A: But going back to the McCartney thing, he said, you play the songs the way the people remember them, and that’s what we’ve been doing for the last twelve years we’ve been absolutely trying to nail the songs as they are recorded, so they start and finish and they are sung exactly, to the best of our ability, to the way that they were recorded. And there’s no deviation from that template and ever since we’ve been doing that it’s been nothing but going up the escalator rather than coming down it you know?


I went on to ask Andy if The Sweet‘s back catalogue was available on CD - one friend popped up this morning and gave me a call and said that he couldn’t find them, especially the latter albums that the band wrote themselves and the Sweet FA albums.

A: Right, um, I guess there would be a place on the Sweet website on the forum somewhere where somebody would have copies and I definitely know that if you put an enquiry up on the Sweet message board that there’ll definitely be people there who could help him. What we’ve done is; we’ve kind of created a kind of merchandise thing. I did a series of re-records about fifteen years ago and then did a new series of re-records about ten years ago - they sound exactly like the original recordings, and they’ve been used in TV adverts and everything around so, you have to be careful as to whether you want the absolute originals or whether you want my versions because it’s very difficult to tell the difference.


A: However, A Sweet Life I’m really not sure now whether there are any copies left, and you know what this business is like, once the CD’s that have been produced... I think they’re available, It’s just coming to me they are available online for downloads. Yeah. Maybe not everything’s on iTunes but there are other sites that, I guess if you put in Sweet Life, the Sweet, download, you might be taken to one of these sites.


Even with such a hugely influential and amazing back catalogue as Andy has, I still want to know what is one piece of music that he wishes he could’ve had a hand in creating?


A: (laughs) Um, somebody asked me this question when Gerry Rafferty died, and they, because they knew that Gerry Rafferty’s ‘Baker Street’ won the big Ivor Novello award the same year that I won one.

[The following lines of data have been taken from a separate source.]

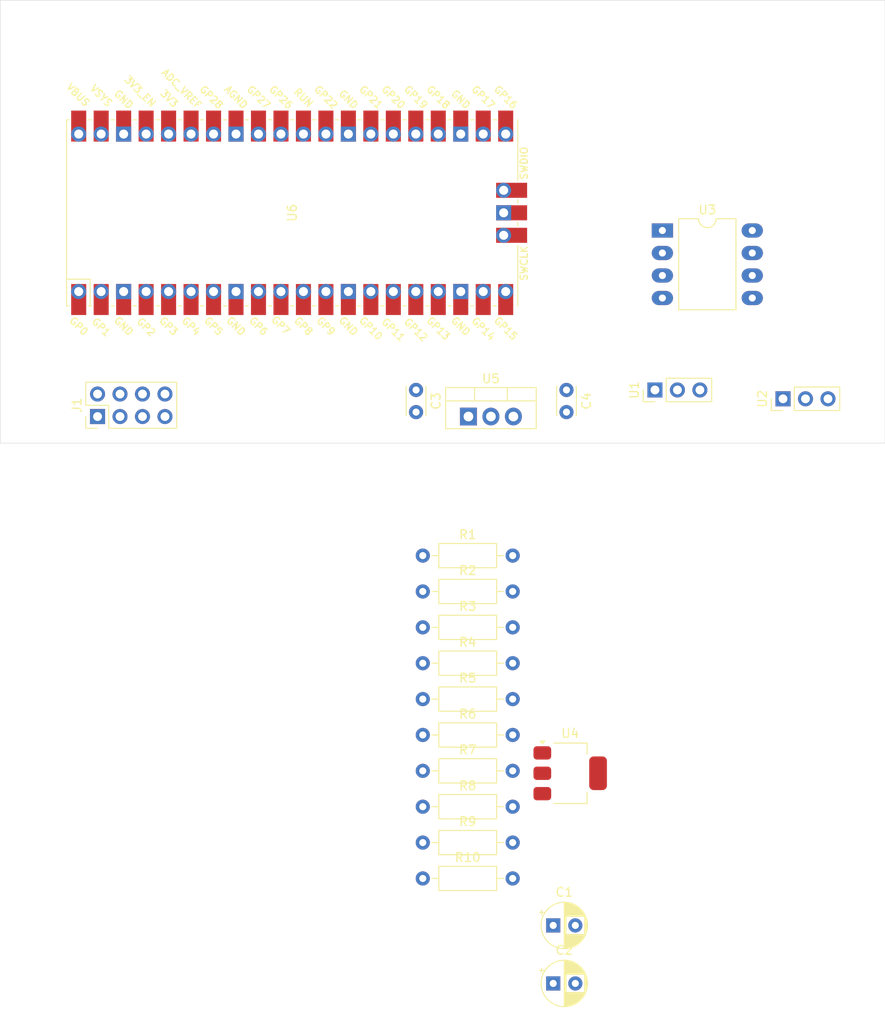
<source format=kicad_pcb>
(kicad_pcb
	(version 20240108)
	(generator "pcbnew")
	(generator_version "8.0")
	(general
		(thickness 1.6)
		(legacy_teardrops no)
	)
	(paper "A4")
	(layers
		(0 "F.Cu" signal)
		(31 "B.Cu" signal)
		(32 "B.Adhes" user "B.Adhesive")
		(33 "F.Adhes" user "F.Adhesive")
		(34 "B.Paste" user)
		(35 "F.Paste" user)
		(36 "B.SilkS" user "B.Silkscreen")
		(37 "F.SilkS" user "F.Silkscreen")
		(38 "B.Mask" user)
		(39 "F.Mask" user)
		(40 "Dwgs.User" user "User.Drawings")
		(41 "Cmts.User" user "User.Comments")
		(42 "Eco1.User" user "User.Eco1")
		(43 "Eco2.User" user "User.Eco2")
		(44 "Edge.Cuts" user)
		(45 "Margin" user)
		(46 "B.CrtYd" user "B.Courtyard")
		(47 "F.CrtYd" user "F.Courtyard")
		(48 "B.Fab" user)
		(49 "F.Fab" user)
		(50 "User.1" user)
		(51 "User.2" user)
		(52 "User.3" user)
		(53 "User.4" user)
		(54 "User.5" user)
		(55 "User.6" user)
		(56 "User.7" user)
		(57 "User.8" user)
		(58 "User.9" user)
	)
	(setup
		(pad_to_mask_clearance 0)
		(allow_soldermask_bridges_in_footprints no)
		(pcbplotparams
			(layerselection 0x00010fc_ffffffff)
			(plot_on_all_layers_selection 0x0000000_00000000)
			(disableapertmacros no)
			(usegerberextensions no)
			(usegerberattributes yes)
			(usegerberadvancedattributes yes)
			(creategerberjobfile yes)
			(dashed_line_dash_ratio 12.000000)
			(dashed_line_gap_ratio 3.000000)
			(svgprecision 4)
			(plotframeref no)
			(viasonmask no)
			(mode 1)
			(useauxorigin no)
			(hpglpennumber 1)
			(hpglpenspeed 20)
			(hpglpendiameter 15.000000)
			(pdf_front_fp_property_popups yes)
			(pdf_back_fp_property_popups yes)
			(dxfpolygonmode yes)
			(dxfimperialunits yes)
			(dxfusepcbnewfont yes)
			(psnegative no)
			(psa4output no)
			(plotreference yes)
			(plotvalue yes)
			(plotfptext yes)
			(plotinvisibletext no)
			(sketchpadsonfab no)
			(subtractmaskfromsilk no)
			(outputformat 1)
			(mirror no)
			(drillshape 1)
			(scaleselection 1)
			(outputdirectory "")
		)
	)
	(net 0 "")
	(net 1 "+5V")
	(net 2 "GND")
	(net 3 "+3V3")
	(net 4 "+BATT")
	(net 5 "A0-Acc")
	(net 6 "DIR")
	(net 7 "A1-Brk")
	(net 8 "SDA")
	(net 9 "SCL")
	(net 10 "Net-(U3A-+)")
	(net 11 "Hall_1")
	(net 12 "Net-(R2-Pad2)")
	(net 13 "Vop1")
	(net 14 "Vref")
	(net 15 "Net-(U3B-+)")
	(net 16 "Hall_2")
	(net 17 "Net-(R8-Pad2)")
	(net 18 "unconnected-(U6-GND-Pad3)")
	(net 19 "unconnected-(U6-GPIO6-Pad9)")
	(net 20 "unconnected-(U6-GPIO12-Pad16)")
	(net 21 "unconnected-(U6-GPIO4-Pad6)")
	(net 22 "unconnected-(U6-GPIO28_ADC2-Pad34)")
	(net 23 "unconnected-(U6-GND-Pad13)")
	(net 24 "unconnected-(U6-GPIO18-Pad24)")
	(net 25 "unconnected-(U6-SWCLK-Pad41)")
	(net 26 "unconnected-(U6-SWDIO-Pad43)")
	(net 27 "unconnected-(U6-GPIO14-Pad19)")
	(net 28 "unconnected-(U6-GPIO0-Pad1)")
	(net 29 "unconnected-(U6-GPIO7-Pad10)")
	(net 30 "unconnected-(U6-GND-Pad38)")
	(net 31 "unconnected-(U6-GPIO21-Pad27)")
	(net 32 "unconnected-(U6-RUN-Pad30)")
	(net 33 "unconnected-(U6-GPIO2-Pad4)")
	(net 34 "unconnected-(U6-GPIO20-Pad26)")
	(net 35 "unconnected-(U6-GPIO3-Pad5)")
	(net 36 "unconnected-(U6-GPIO15-Pad20)")
	(net 37 "unconnected-(U6-ADC_VREF-Pad35)")
	(net 38 "unconnected-(U6-GPIO5-Pad7)")
	(net 39 "unconnected-(U6-GPIO1-Pad2)")
	(net 40 "unconnected-(U6-GPIO16-Pad21)")
	(net 41 "unconnected-(U6-GPIO19-Pad25)")
	(net 42 "unconnected-(U6-3V3-Pad36)")
	(net 43 "unconnected-(U6-GND-Pad18)")
	(net 44 "unconnected-(U6-GPIO17-Pad22)")
	(net 45 "unconnected-(U6-GPIO26_ADC0-Pad31)")
	(net 46 "unconnected-(U6-GND-Pad23)")
	(net 47 "unconnected-(U6-GPIO10-Pad14)")
	(net 48 "unconnected-(U6-VBUS-Pad40)")
	(net 49 "unconnected-(U6-GND-Pad42)")
	(net 50 "unconnected-(U6-GPIO9-Pad12)")
	(net 51 "unconnected-(U6-AGND-Pad33)")
	(net 52 "unconnected-(U6-GPIO13-Pad17)")
	(net 53 "unconnected-(U6-GPIO11-Pad15)")
	(net 54 "unconnected-(U6-GPIO8-Pad11)")
	(net 55 "unconnected-(U6-3V3_EN-Pad37)")
	(net 56 "unconnected-(U6-VSYS-Pad39)")
	(net 57 "unconnected-(U6-GPIO27_ADC1-Pad32)")
	(net 58 "unconnected-(U6-GND-Pad8)")
	(net 59 "unconnected-(U6-GND-Pad28)")
	(net 60 "unconnected-(U6-GPIO22-Pad29)")
	(footprint "Resistor_THT:R_Axial_DIN0207_L6.3mm_D2.5mm_P10.16mm_Horizontal" (layer "F.Cu") (at 67.760225 82.7))
	(footprint "Resistor_THT:R_Axial_DIN0207_L6.3mm_D2.5mm_P10.16mm_Horizontal" (layer "F.Cu") (at 67.760225 86.75))
	(footprint "Capacitor_THT:C_Disc_D3.0mm_W2.0mm_P2.50mm" (layer "F.Cu") (at 67 64 -90))
	(footprint "Resistor_THT:R_Axial_DIN0207_L6.3mm_D2.5mm_P10.16mm_Horizontal" (layer "F.Cu") (at 67.760225 111.05))
	(footprint "Connector_PinHeader_2.54mm:PinHeader_1x03_P2.54mm_Vertical" (layer "F.Cu") (at 94 64 90))
	(footprint "Resistor_THT:R_Axial_DIN0207_L6.3mm_D2.5mm_P10.16mm_Horizontal" (layer "F.Cu") (at 67.760225 102.95))
	(footprint "Resistor_THT:R_Axial_DIN0207_L6.3mm_D2.5mm_P10.16mm_Horizontal" (layer "F.Cu") (at 67.760225 98.9))
	(footprint "Resistor_THT:R_Axial_DIN0207_L6.3mm_D2.5mm_P10.16mm_Horizontal" (layer "F.Cu") (at 67.760225 94.85))
	(footprint "Resistor_THT:R_Axial_DIN0207_L6.3mm_D2.5mm_P10.16mm_Horizontal" (layer "F.Cu") (at 67.760225 119.15))
	(footprint "Resistor_THT:R_Axial_DIN0207_L6.3mm_D2.5mm_P10.16mm_Horizontal" (layer "F.Cu") (at 67.760225 115.1))
	(footprint "Connector_PinHeader_2.54mm:PinHeader_2x04_P2.54mm_Vertical" (layer "F.Cu") (at 31 67 90))
	(footprint "MCU_RaspberryPi_and_Boards:RPi_Pico_SMD_TH" (layer "F.Cu") (at 53 44 90))
	(footprint "Package_DIP:DIP-8_W10.16mm_LongPads" (layer "F.Cu") (at 94.84 46))
	(footprint "Resistor_THT:R_Axial_DIN0207_L6.3mm_D2.5mm_P10.16mm_Horizontal" (layer "F.Cu") (at 67.760225 107))
	(footprint "Package_TO_SOT_THT:TO-220-3_Vertical" (layer "F.Cu") (at 72.92 67))
	(footprint "Package_TO_SOT_SMD:SOT-223-3_TabPin2" (layer "F.Cu") (at 84.420225 107.275))
	(footprint "Capacitor_THT:CP_Radial_D5.0mm_P2.50mm" (layer "F.Cu") (at 82.5 124.45))
	(footprint "Resistor_THT:R_Axial_DIN0207_L6.3mm_D2.5mm_P10.16mm_Horizontal" (layer "F.Cu") (at 67.760225 90.8))
	(footprint "Connector_PinHeader_2.54mm:PinHeader_1x03_P2.54mm_Vertical" (layer "F.Cu") (at 108.475 65 90))
	(footprint "Capacitor_THT:CP_Radial_D5.0mm_P2.50mm" (layer "F.Cu") (at 82.5 131))
	(footprint "Capacitor_THT:C_Disc_D3.0mm_W2.0mm_P2.50mm" (layer "F.Cu") (at 84 64 -90))
	(gr_rect
		(start 20 20)
		(end 120 70)
		(stroke
			(width 0.05)
			(type default)
		)
		(fill none)
		(layer "Edge.Cuts")
		(uuid "ded80c33-50ab-4043-bd2b-c94615d94986")
	)
)
</source>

This was the best song lyrically and musically, and I’m afraid I have to say that to have had a hand in writing and producing that as well.

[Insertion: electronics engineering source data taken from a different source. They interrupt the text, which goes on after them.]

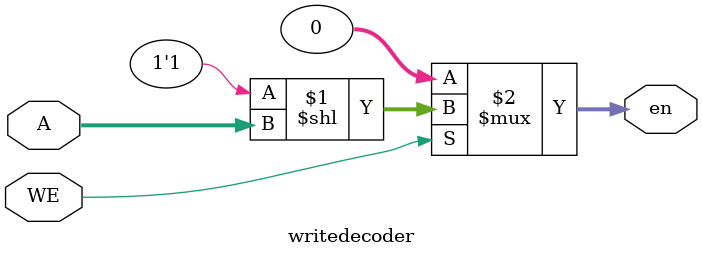
<source format=v>
`timescale 1ns / 1ps


module writedecoder(input [4:0] A,
                    input WE,
                    output [31:0] en);
    
    assign en = WE ? 1'b1 << A : 0;

endmodule

</source>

Surely the best sax solo in a rock song ever, I think!


A: Yeah, and do you know it was meant to be a guitar solo? Yeah, but the guitarist didn’t arrive and there was a sax player sitting around in the studio, and they said, do you want to have a go? And he got paid, I would’ve said considering how big it was, quite reasonably…


As always, we finish our interviews asking what, for Andy Scott, is the meaning of life?


A: 42!


And on that Hitchhiker’s Guide To The Galaxy reference, I apologise for keeping Andy Scott from the cricket telecast for so long.


A: That’s alright - Thanks, yeah I’ll go back to the cricket now.


And so it was back to the cricket for the gracious Andy Scott – and a 6 wicket win for England.